After transforming the IV, we end up with something like fp_start + float(n_vec - 1) * fp_iv_step. So we are casting the number of vector loop iterations and multiplying by the floating-point step

Yes, that should have been "trip count - 1", sorry.

My question is whether doing this in FP actually produces the desired result. When I wrote this code for int IVs, the idea was that "start + (step * (count - 1))" is equivalent to "start + step + ... + step" with count-1 additions.
Is this true for the FP case?

I think it should be fine if fast-math is enabled? I was under the impression that we would only recognize floating-point inductions with fast-math enabled, but having just tested it this doesn't seem to be the case after all. Shouldn't it be? What do you think?

I'm not sure. Do we currently (I mean, without this patch) do anything with FP IVs that violates spec?

If we do, then, yes, we not be recognizing them - and this transformation is also safe.
If we don't, then it would be a good idea to ask somebody who understands FP better whether this makes sense or not.

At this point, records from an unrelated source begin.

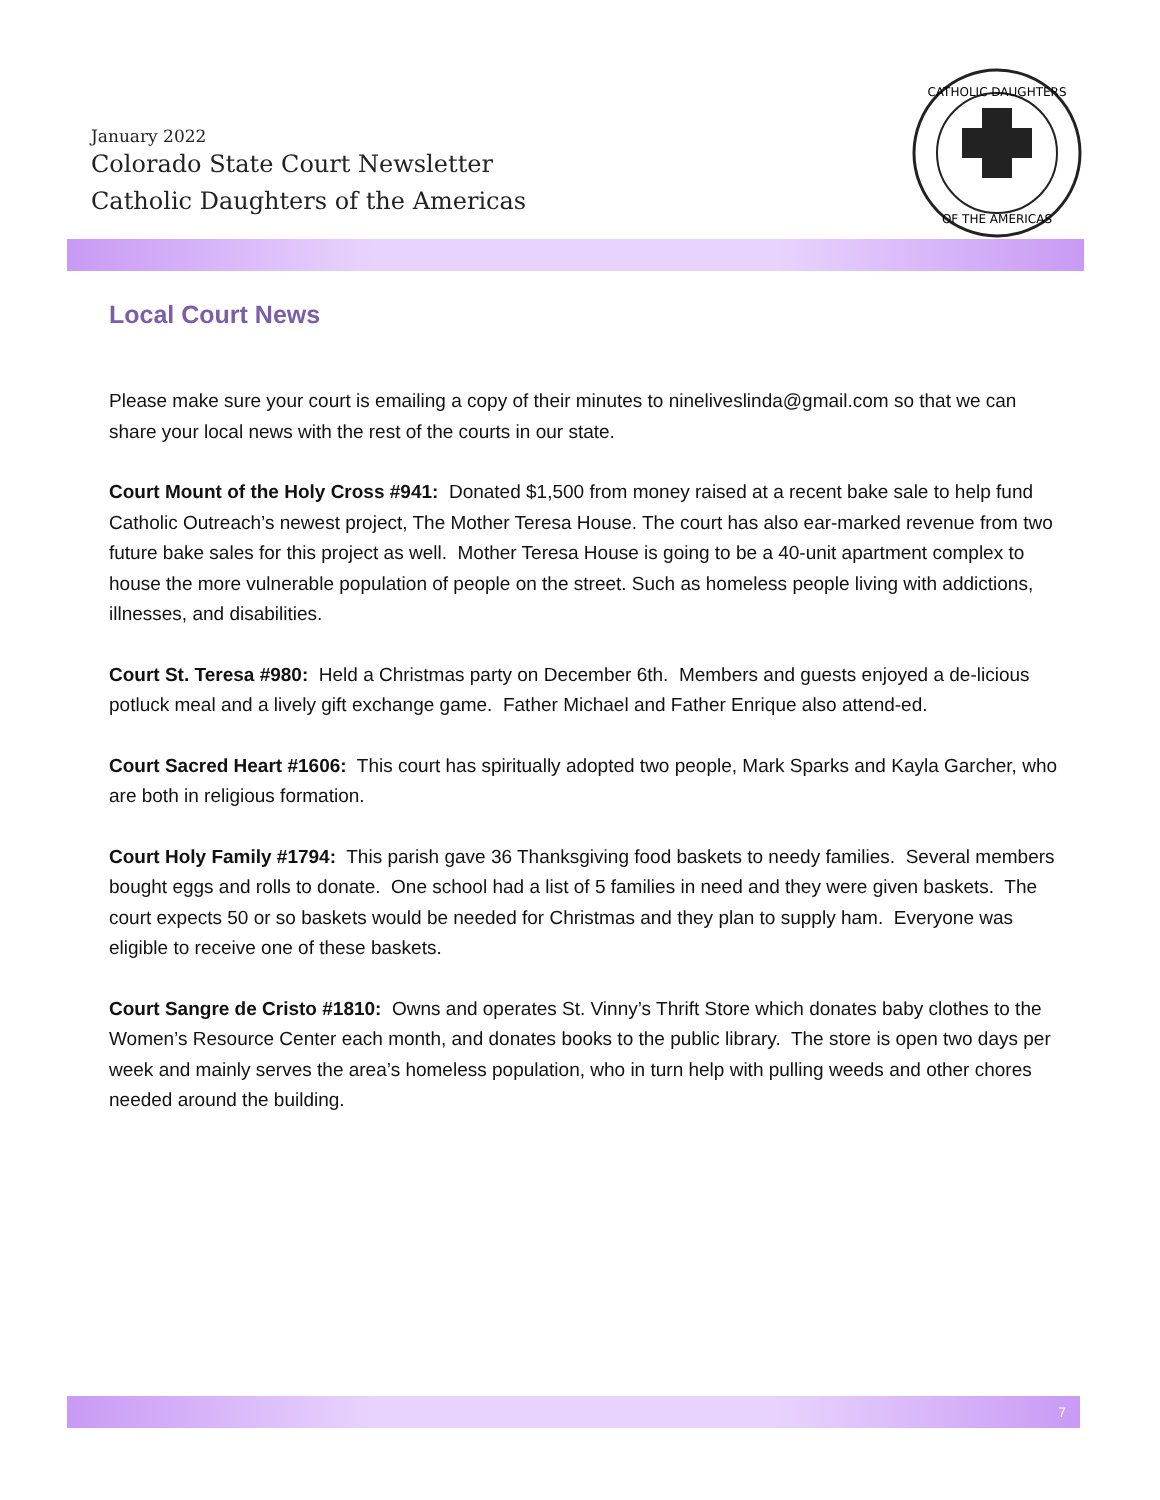January 2022
Colorado State Court Newsletter
Catholic Daughters of the Americas
CATHOLIC DAUGHTERS
OF THE AMERICAS
Local Court News
Please make sure your court is emailing a copy of their minutes to nineliveslinda@gmail.com so that we can share your local news with the rest of the courts in our state.
Court Mount of the Holy Cross #941: Donated $1,500 from money raised at a recent bake sale to help fund Catholic Outreach’s newest project, The Mother Teresa House. The court has also ear-marked revenue from two future bake sales for this project as well. Mother Teresa House is going to be a 40-unit apartment complex to house the more vulnerable population of people on the street. Such as homeless people living with addictions, illnesses, and disabilities.
Court St. Teresa #980: Held a Christmas party on December 6th. Members and guests enjoyed a de-licious potluck meal and a lively gift exchange game. Father Michael and Father Enrique also attend-ed.
Court Sacred Heart #1606: This court has spiritually adopted two people, Mark Sparks and Kayla Garcher, who are both in religious formation.
Court Holy Family #1794: This parish gave 36 Thanksgiving food baskets to needy families. Several members bought eggs and rolls to donate. One school had a list of 5 families in need and they were given baskets. The court expects 50 or so baskets would be needed for Christmas and they plan to supply ham. Everyone was eligible to receive one of these baskets.
Court Sangre de Cristo #1810: Owns and operates St. Vinny’s Thrift Store which donates baby clothes to the Women’s Resource Center each month, and donates books to the public library. The store is open two days per week and mainly serves the area’s homeless population, who in turn help with pulling weeds and other chores needed around the building.
7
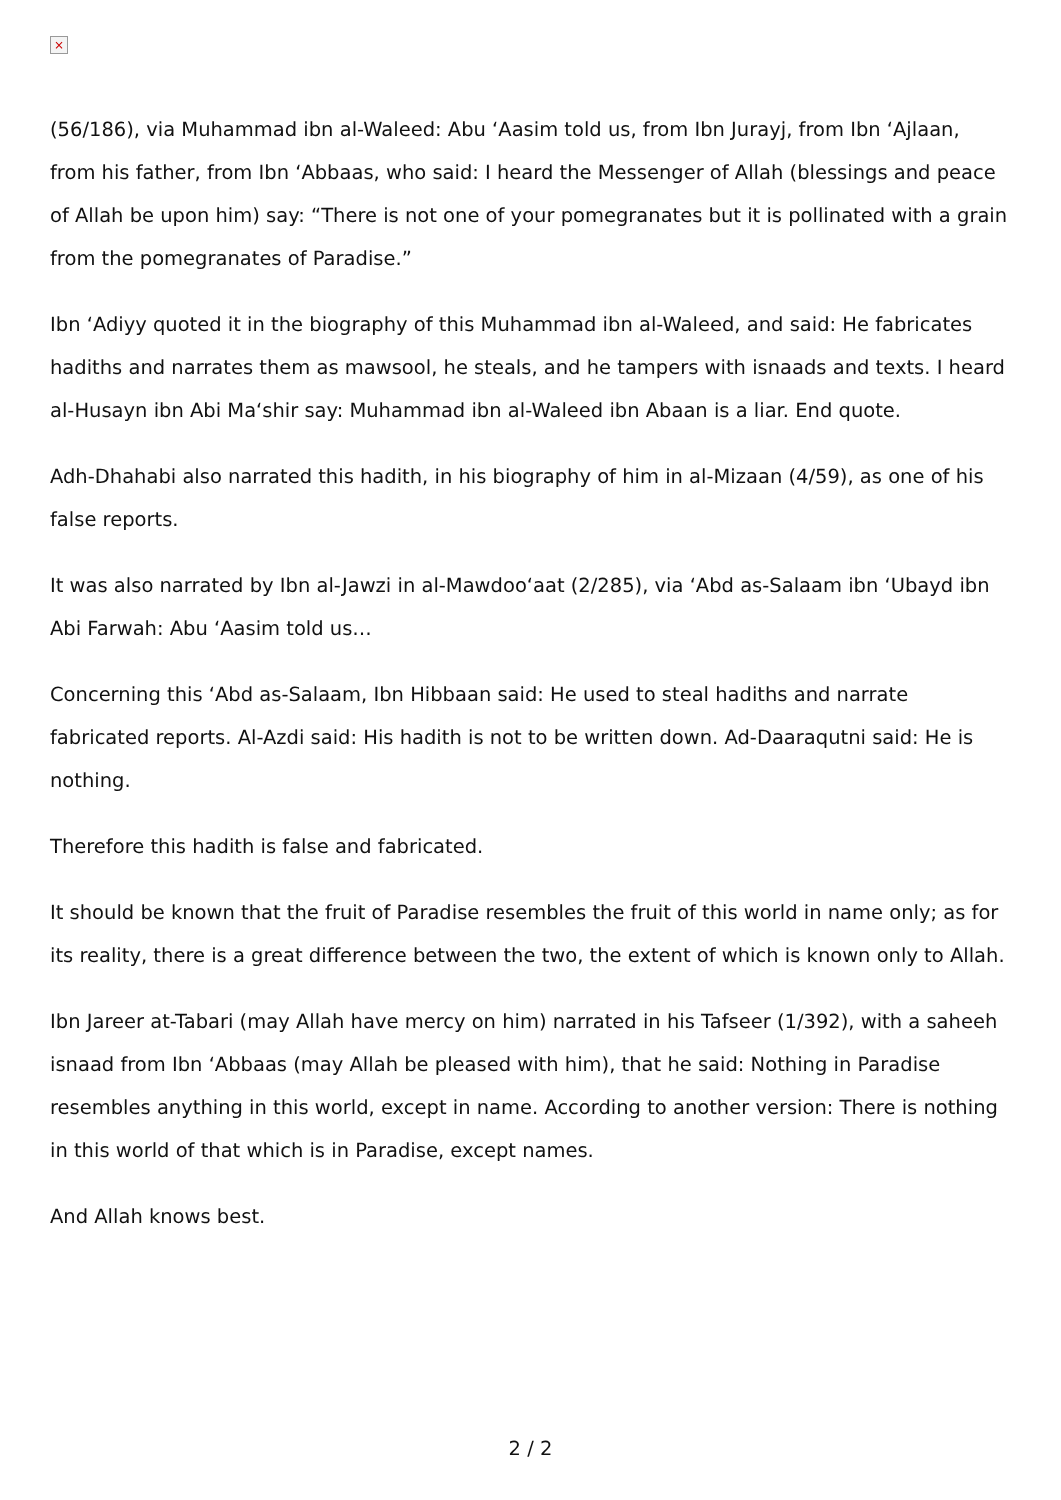×
(56/186), via Muhammad ibn al-Waleed: Abu ‘Aasim told us, from Ibn Jurayj, from Ibn ‘Ajlaan, from his father, from Ibn ‘Abbaas, who said: I heard the Messenger of Allah (blessings and peace of Allah be upon him) say: “There is not one of your pomegranates but it is pollinated with a grain from the pomegranates of Paradise.”
Ibn ‘Adiyy quoted it in the biography of this Muhammad ibn al-Waleed, and said: He fabricates hadiths and narrates them as mawsool, he steals, and he tampers with isnaads and texts. I heard al-Husayn ibn Abi Ma‘shir say: Muhammad ibn al-Waleed ibn Abaan is a liar. End quote.
Adh-Dhahabi also narrated this hadith, in his biography of him in al-Mizaan (4/59), as one of his false reports.
It was also narrated by Ibn al-Jawzi in al-Mawdoo‘aat (2/285), via ‘Abd as-Salaam ibn ‘Ubayd ibn Abi Farwah: Abu ‘Aasim told us…
Concerning this ‘Abd as-Salaam, Ibn Hibbaan said: He used to steal hadiths and narrate fabricated reports. Al-Azdi said: His hadith is not to be written down. Ad-Daaraqutni said: He is nothing.
Therefore this hadith is false and fabricated.
It should be known that the fruit of Paradise resembles the fruit of this world in name only; as for its reality, there is a great difference between the two, the extent of which is known only to Allah.
Ibn Jareer at-Tabari (may Allah have mercy on him) narrated in his Tafseer (1/392), with a saheeh isnaad from Ibn ‘Abbaas (may Allah be pleased with him), that he said: Nothing in Paradise resembles anything in this world, except in name. According to another version: There is nothing in this world of that which is in Paradise, except names.
And Allah knows best.
2 / 2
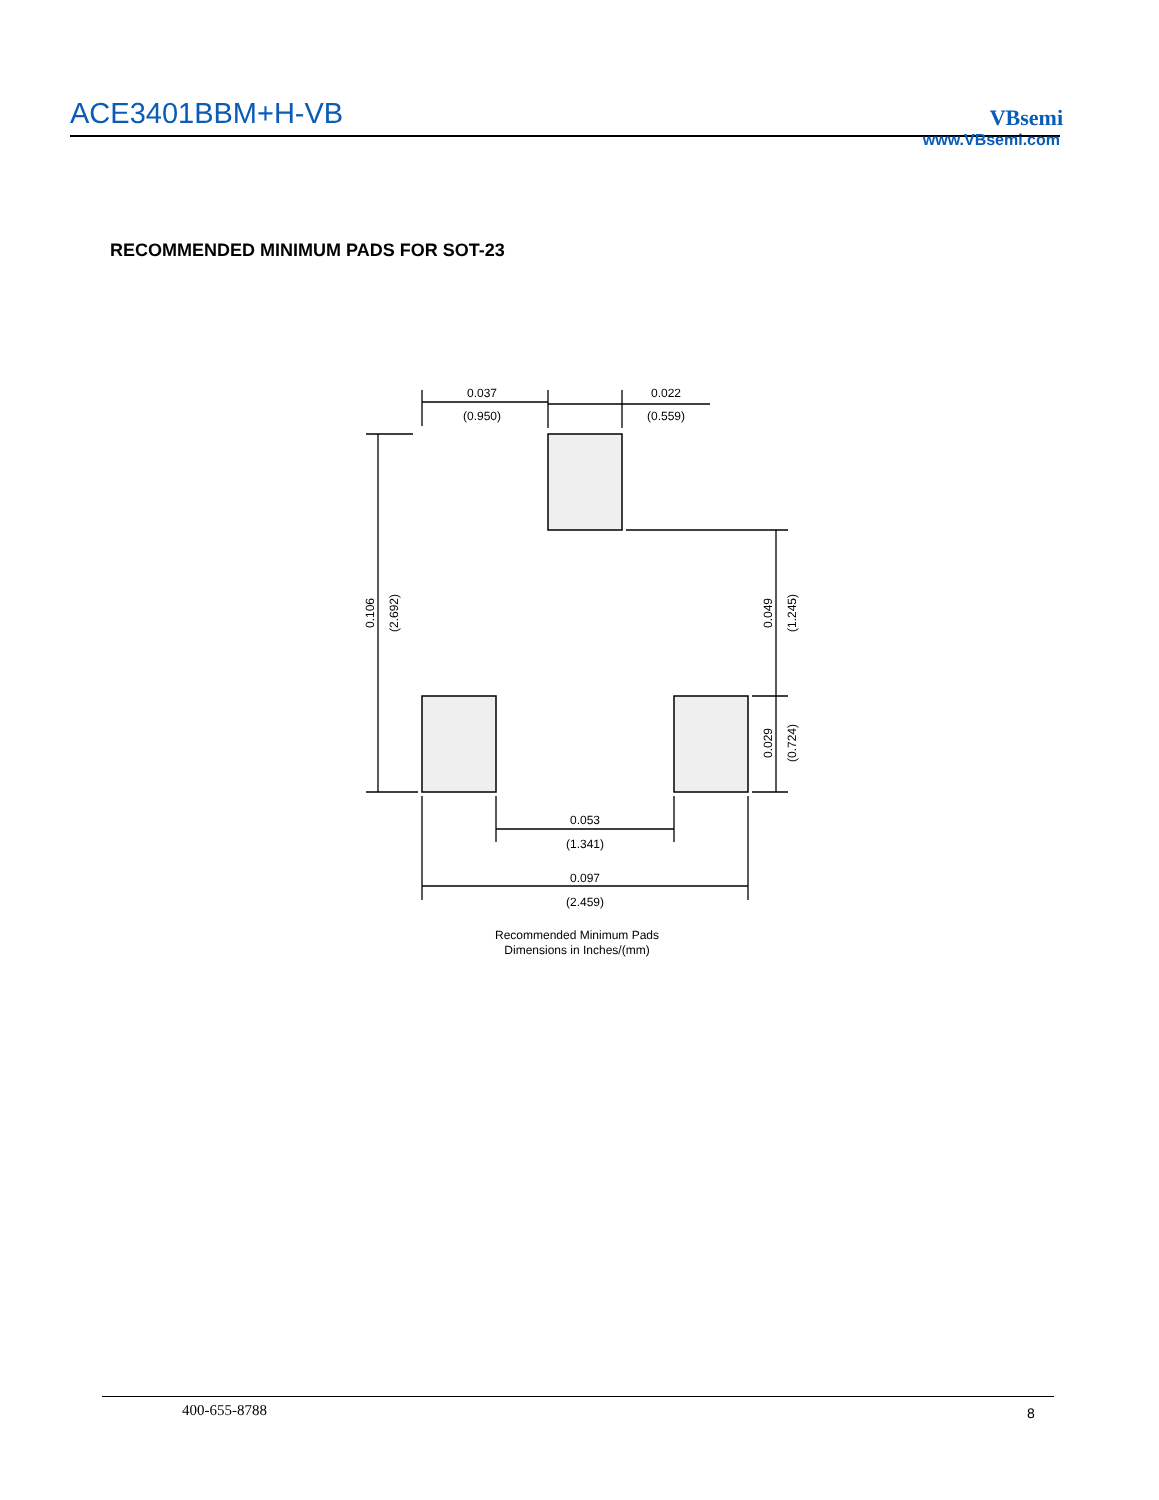ACE3401BBM+H-VB VBsemi
www.VBsemi.com
RECOMMENDED MINIMUM PADS FOR SOT-23
0.037
(0.950)
0.022
(0.559)
0.053
(1.341)
0.097
(2.459)
0.106
(2.692)
0.049
(1.245)
0.029
(0.724)
Recommended Minimum Pads
Dimensions in Inches/(mm)
400-655-8788 8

mssimpso updated this revision to Diff 96624.Apr 25 2017, 1:05 PM
mssimpso added a reviewer: delena.

OK, we require fast-math to vectorize floating-point inductions unless vectorization is forced. In my last update, I mentioned that I was seeing the test case be vectorized even without fast-math, but the test was using -force-vector-width. So I've moved the test to the X86 directory and added an additional no fast-math variant. We vectorize the fast-math version and compute the value of the external IV use the same way we do for integer IVs. We don't vectorize the no fast-math version.

Elena, what do you think about this? The alternative I see would be to just disallow external uses of floating-point inductions.

delena edited edge metadata.Apr 25 2017, 1:28 PM

We vectorize loops with FP inductions and FP reductions under the "fast-math". The main point here that the FP induction is a "secondary", the tripcount does not depends on it. I think it's OK to use FP induction outside the loop, why not? FP reduction, that we allow today, actually means using the result value outside.

mkuper accepted this revision.Apr 25 2017, 2:01 PM

Ok, for fast-math, I think this makes sense.
LGTM.

This revision is now accepted and ready to land.Apr 25 2017, 2:01 PM
This revision was automatically updated to reflect the committed changes.